If a line in the records below contains "display", copy that line.

Stored dataset items
BEGIN

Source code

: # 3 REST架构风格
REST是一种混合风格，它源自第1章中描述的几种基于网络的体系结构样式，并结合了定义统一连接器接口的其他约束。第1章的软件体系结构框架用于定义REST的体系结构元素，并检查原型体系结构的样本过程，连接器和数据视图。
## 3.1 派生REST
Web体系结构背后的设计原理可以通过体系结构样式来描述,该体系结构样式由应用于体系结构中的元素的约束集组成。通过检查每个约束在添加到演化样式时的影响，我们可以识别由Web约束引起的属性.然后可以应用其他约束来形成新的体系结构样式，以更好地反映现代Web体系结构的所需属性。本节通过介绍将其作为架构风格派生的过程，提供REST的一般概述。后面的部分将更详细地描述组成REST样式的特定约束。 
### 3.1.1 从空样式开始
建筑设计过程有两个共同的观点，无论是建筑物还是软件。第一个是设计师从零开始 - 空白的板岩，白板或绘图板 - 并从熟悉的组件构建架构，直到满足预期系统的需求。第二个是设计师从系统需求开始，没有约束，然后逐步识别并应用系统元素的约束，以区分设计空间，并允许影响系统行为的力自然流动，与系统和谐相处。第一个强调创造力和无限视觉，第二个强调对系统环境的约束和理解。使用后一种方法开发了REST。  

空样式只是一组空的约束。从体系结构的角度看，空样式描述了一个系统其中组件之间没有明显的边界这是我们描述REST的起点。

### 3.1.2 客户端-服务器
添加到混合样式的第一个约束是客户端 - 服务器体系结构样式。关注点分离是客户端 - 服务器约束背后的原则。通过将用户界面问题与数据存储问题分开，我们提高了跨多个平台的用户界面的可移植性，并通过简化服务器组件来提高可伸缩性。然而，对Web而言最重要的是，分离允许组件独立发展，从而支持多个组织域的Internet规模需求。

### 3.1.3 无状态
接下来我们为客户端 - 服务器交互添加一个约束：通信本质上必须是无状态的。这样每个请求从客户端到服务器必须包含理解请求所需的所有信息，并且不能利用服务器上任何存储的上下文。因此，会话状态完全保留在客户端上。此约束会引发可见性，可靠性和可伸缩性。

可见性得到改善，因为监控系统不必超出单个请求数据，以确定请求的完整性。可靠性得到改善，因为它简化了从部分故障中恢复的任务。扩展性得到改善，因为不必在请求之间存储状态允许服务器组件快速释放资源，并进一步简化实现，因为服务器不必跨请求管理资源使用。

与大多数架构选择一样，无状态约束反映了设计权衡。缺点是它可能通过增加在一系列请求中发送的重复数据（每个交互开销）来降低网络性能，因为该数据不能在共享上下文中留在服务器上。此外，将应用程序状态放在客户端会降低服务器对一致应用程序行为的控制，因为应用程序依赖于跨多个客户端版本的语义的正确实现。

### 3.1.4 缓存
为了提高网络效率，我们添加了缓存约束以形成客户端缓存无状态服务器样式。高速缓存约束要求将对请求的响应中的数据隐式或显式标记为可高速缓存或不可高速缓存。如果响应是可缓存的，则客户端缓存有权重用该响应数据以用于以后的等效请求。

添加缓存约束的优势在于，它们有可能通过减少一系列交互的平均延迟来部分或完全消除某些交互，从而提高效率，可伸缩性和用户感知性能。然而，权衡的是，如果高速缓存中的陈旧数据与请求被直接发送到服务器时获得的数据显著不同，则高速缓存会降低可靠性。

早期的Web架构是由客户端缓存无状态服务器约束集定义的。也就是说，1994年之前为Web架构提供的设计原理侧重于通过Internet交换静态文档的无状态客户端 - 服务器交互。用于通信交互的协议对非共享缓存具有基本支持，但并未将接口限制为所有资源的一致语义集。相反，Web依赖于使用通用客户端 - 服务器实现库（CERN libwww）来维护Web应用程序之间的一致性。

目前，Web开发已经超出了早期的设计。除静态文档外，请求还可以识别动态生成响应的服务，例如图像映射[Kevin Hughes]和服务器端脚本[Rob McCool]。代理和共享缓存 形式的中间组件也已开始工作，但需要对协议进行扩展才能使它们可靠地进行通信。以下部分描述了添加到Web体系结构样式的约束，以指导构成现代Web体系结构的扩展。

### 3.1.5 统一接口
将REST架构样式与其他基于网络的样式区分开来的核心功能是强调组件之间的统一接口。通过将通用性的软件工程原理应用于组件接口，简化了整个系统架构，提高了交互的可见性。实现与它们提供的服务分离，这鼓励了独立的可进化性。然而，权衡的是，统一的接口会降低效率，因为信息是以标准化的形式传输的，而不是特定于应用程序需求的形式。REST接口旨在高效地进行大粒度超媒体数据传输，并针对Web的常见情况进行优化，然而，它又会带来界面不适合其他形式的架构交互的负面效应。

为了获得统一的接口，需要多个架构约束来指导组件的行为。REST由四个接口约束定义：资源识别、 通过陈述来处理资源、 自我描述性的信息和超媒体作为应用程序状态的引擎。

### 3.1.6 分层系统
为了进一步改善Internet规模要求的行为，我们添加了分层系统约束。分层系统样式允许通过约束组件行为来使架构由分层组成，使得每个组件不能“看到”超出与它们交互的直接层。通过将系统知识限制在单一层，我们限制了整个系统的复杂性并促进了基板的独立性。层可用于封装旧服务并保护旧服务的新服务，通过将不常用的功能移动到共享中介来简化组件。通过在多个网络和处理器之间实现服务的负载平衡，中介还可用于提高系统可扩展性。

END
BEGIN

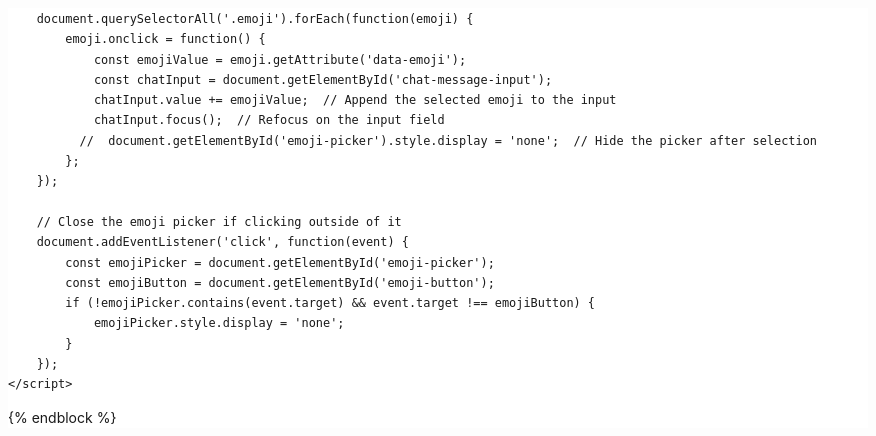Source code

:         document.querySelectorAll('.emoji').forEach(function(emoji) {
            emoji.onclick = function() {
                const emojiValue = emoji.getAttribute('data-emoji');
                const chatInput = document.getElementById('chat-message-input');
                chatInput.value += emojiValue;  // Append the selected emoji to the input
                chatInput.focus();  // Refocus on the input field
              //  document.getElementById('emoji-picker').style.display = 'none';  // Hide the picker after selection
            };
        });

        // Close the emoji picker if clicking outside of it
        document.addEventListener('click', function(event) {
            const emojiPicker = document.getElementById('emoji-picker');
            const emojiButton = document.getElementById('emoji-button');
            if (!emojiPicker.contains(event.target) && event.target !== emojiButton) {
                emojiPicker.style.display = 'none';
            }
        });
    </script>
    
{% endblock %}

END

### Worked solution
              //  document.getElementById('emoji-picker').style.display = 'none';  // Hide the picker after selection
                emojiPicker.style.display = 'none';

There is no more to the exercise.